Por que não é possível abrir mão desse tipo de experimentação?

Embora técnicas altamente sofisticadas e equipamentos com alta tecnologia sejam necessários para que algumas pesquisas sejam realizadas, em virtude da complexidade da célula biológica, o uso de animais de laboratório ainda é necessário para sua execução. Vale ressaltar que vários pesquisadores, no Brasil e no exterior, já desenvolvem grandes esforços visando a descoberta de métodos alternativos, para que algum dia os animais não sejam mais necessários ou utilizados em pesquisas experimentais. Atualmente, porém, somente em alguns poucos casos a Biologia Celular e Molecular, através de técnicas de cultura de tecidos, e simulações computacionais oferecem essa possibilidade. Neste sentido, é um grande equívoco, irresponsabilidade e desconhecimento da realidade ir para a mídia afirmar que os animais não são mais necessários para a descoberta de novas vacinas, medicamentos e terapias.

De que forma esses testes são regulados?

No Brasil, um grande marco para a pesquisa cientifica na área da saúde ocorreu com a aprovação da Lei 11.794 de outubro de 2008, conhecida como Lei Arouca, que regulamentou a criação e utilização de animais em atividades de ensino e pesquisa científica no país. A nova lei criou o Conselho Nacional de Controle de Experimentação Animal (Concea), e obrigou as Instituições de Pesquisa a constituírem uma Comissão de Ética no Uso de Animais (Ceua).

A Resolução nº 1 do Conceadeterminou as competências das Ceuas , que são os componentes essenciais para aprovação, controle e vigilância das atividades de criação, ensino e pesquisa científica com animais, bem como para garantir o cumprimento das normas de controle da experimentação animal editadas pelo Concea. As Ceuas representam uma grande mudança de cultura na ciência e são formadas por médicos veterinários e biólogos, docentes e pesquisadores na área específica da pesquisa científica, e um representante de sociedades protetoras de animais legalmente constituídas e estabelecidas no país.

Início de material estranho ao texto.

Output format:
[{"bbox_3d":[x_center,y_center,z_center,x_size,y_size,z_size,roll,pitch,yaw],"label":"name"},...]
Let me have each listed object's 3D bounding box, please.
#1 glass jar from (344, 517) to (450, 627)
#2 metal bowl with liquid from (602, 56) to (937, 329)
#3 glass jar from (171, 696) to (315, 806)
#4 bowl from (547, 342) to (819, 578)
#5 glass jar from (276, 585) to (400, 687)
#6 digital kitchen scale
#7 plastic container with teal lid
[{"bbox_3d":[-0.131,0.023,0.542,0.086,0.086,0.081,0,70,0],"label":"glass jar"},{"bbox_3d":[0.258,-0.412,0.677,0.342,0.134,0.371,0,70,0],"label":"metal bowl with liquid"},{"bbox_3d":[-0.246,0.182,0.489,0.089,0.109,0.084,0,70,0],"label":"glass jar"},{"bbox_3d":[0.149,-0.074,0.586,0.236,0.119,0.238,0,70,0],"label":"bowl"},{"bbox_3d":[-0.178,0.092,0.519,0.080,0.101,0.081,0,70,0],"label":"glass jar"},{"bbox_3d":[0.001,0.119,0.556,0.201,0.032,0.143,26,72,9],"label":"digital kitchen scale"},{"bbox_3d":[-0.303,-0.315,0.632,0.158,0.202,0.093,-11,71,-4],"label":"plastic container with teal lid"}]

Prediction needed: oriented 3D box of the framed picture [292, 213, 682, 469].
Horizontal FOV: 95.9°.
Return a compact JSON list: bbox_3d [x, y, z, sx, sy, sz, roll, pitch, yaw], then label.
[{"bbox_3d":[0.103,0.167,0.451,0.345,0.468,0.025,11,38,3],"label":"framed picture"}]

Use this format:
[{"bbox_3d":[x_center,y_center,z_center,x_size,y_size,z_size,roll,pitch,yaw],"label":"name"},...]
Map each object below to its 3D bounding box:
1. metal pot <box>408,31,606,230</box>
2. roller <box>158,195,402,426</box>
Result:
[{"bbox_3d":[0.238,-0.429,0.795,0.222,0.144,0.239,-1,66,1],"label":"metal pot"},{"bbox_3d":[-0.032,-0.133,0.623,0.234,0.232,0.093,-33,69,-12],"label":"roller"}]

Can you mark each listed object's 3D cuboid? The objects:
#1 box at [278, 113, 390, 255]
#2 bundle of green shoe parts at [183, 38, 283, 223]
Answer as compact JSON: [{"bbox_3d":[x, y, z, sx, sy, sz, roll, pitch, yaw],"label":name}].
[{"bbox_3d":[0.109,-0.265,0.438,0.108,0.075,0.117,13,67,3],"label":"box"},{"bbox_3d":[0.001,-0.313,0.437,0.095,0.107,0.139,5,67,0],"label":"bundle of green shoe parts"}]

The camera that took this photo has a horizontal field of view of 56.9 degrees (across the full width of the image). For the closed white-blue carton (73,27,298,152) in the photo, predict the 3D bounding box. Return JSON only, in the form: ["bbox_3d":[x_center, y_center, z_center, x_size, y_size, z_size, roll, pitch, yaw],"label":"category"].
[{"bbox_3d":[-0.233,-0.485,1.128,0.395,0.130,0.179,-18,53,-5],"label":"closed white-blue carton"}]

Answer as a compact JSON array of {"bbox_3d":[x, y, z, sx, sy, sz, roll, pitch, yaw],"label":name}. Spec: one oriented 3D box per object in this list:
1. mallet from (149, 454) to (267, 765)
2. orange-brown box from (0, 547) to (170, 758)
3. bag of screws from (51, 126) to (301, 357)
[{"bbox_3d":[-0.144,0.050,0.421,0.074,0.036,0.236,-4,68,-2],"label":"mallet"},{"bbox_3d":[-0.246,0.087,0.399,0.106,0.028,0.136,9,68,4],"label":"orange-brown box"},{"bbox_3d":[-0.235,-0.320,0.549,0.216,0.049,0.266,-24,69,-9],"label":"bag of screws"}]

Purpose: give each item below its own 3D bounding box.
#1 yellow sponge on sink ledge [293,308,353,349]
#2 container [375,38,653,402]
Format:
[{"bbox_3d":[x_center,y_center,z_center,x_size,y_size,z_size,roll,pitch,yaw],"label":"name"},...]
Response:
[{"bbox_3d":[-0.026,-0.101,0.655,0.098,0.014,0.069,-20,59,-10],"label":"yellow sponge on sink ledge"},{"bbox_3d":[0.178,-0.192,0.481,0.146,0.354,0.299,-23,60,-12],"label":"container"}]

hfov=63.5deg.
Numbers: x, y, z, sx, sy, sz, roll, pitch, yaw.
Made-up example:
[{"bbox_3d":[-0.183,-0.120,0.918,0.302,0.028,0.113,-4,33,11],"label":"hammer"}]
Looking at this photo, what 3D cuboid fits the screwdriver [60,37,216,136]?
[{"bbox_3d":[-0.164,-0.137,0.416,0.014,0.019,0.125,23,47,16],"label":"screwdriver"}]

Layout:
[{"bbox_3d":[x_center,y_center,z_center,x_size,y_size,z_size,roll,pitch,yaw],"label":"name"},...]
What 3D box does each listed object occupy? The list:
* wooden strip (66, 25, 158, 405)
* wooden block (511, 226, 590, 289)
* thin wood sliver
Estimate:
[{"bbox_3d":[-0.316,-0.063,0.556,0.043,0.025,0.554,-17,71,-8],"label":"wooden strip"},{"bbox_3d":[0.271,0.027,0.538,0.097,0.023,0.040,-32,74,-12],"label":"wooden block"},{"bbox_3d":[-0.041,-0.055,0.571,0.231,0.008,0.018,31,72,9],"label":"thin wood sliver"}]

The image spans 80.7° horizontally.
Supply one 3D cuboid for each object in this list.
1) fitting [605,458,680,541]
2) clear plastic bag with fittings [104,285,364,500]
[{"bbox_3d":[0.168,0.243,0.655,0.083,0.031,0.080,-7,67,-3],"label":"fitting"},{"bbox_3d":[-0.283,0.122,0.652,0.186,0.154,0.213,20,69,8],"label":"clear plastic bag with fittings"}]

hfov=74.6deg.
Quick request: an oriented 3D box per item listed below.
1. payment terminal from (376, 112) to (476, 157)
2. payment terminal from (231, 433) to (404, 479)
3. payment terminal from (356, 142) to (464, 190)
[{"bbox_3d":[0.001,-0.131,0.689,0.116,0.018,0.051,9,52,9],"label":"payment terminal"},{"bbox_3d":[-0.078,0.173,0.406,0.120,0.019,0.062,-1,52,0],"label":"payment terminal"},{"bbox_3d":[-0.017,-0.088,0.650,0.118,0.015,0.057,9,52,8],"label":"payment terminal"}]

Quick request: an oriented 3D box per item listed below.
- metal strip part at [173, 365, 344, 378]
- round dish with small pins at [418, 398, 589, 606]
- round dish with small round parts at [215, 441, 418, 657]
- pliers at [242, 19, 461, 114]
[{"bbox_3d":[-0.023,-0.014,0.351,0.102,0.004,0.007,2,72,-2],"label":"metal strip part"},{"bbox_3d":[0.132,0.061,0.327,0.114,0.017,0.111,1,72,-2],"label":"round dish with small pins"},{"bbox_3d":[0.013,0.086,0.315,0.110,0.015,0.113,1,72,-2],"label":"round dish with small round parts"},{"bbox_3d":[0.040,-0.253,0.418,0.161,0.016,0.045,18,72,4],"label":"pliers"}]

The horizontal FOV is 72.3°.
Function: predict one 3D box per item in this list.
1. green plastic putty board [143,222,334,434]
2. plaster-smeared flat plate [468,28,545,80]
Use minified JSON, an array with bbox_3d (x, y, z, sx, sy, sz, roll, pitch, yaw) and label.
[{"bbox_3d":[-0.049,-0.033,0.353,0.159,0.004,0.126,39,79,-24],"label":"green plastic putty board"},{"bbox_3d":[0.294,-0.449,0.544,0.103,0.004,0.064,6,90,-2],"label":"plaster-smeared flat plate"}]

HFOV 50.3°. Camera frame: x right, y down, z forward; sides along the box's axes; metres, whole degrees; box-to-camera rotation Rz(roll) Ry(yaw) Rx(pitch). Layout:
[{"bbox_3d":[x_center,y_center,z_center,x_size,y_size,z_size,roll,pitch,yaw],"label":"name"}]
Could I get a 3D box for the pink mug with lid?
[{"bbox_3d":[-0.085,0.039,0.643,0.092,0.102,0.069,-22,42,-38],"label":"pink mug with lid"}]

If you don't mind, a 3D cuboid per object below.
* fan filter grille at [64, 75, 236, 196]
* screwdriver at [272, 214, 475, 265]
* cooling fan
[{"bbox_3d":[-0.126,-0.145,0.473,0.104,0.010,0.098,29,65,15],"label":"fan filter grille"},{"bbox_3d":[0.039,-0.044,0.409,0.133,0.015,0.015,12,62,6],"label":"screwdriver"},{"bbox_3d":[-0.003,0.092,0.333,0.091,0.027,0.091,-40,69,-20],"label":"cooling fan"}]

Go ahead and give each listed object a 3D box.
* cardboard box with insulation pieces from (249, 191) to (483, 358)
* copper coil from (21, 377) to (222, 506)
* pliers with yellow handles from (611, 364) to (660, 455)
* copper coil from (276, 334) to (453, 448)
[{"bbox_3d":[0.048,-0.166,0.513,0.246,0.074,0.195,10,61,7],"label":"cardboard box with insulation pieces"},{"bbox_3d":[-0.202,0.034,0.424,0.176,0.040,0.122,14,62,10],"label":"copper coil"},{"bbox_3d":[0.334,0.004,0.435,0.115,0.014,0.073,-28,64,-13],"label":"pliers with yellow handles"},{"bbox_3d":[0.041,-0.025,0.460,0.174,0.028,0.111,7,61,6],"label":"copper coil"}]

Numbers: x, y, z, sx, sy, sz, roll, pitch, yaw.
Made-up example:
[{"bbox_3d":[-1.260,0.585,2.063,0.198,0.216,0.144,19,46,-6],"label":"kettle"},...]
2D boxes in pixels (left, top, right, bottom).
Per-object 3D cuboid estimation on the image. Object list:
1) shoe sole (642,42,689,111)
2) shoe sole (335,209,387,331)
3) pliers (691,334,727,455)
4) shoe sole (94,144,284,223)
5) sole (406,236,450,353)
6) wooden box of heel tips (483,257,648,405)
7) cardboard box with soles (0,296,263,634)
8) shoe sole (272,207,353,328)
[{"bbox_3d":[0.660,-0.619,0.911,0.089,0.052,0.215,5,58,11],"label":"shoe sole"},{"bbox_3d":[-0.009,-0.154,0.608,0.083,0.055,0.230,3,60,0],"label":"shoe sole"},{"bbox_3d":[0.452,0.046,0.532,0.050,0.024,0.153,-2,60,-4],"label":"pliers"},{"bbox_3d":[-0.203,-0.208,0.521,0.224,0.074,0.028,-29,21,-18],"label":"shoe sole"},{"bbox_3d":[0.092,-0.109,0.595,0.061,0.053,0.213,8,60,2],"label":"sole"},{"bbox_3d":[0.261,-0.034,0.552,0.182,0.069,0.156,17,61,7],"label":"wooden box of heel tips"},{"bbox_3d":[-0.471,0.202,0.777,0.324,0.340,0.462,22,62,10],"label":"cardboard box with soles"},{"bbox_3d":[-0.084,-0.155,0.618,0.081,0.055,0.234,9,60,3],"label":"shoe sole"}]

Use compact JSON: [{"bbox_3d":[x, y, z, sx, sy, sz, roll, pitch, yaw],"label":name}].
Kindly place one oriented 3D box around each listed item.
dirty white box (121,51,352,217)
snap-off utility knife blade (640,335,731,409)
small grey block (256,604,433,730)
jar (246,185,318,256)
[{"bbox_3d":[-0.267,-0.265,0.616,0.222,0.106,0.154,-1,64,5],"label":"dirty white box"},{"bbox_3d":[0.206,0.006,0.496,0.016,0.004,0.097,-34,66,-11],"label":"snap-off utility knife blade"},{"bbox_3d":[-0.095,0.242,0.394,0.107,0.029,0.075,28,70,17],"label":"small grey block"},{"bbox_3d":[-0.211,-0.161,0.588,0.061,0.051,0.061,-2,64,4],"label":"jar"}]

Ligado ao Ministério da Ciência, Tecnologia e Inovação (MCTI), o Concea tem apresentado um desempenho excelente. Uma de suas principais competências é expedir e fazer cumprir normas relativas à utilização humanitária de animais com finalidade de ensino e pesquisa cientifica; credenciar instituições brasileiras para a criação ou utilização de animais em ensino e pesquisa científica; e monitorar e avaliar a introdução de técnicas alternativas que substituam a utilização de animais em ensino e pesquisa.

E como é a participação das entidades defensoras dos animais nesse processo?

Os representantes das sociedades protetoras de animais legalmente estabelecidas no país são profissionais muito qualificados, com formação pós-graduada em nível de doutorado, e têm dado excelentes contribuições na Câmara dos Deputados e nas discussões e deliberações do Concea. A Diretriz Brasileira para o Cuidado e a Utilização de Animais para fins Científicos e Didáticos (DBCA), publicada na Resolução Normativa 12, de 20 de setembro de 2013, uma bíblia para os laboratórios de pesquisa no Brasil, é um dos recentes exemplos de competência dos membros do colegiado.

Qual a importância da experimentação animal para os próprios animais?

Os animais domésticos como cães e gatos e os de interesse econômico como bovinos, suínos e aves também têm sido beneficiados com os avanços da ciência no campo da terapêutica e cirurgia experimental. Poderíamos destacar as vacinas para a raiva, a cinomose, a febre aftosa, as pesquisas com o vírus da imunodeficiência felina, a tuberculose e várias doenças infecto-parasitárias.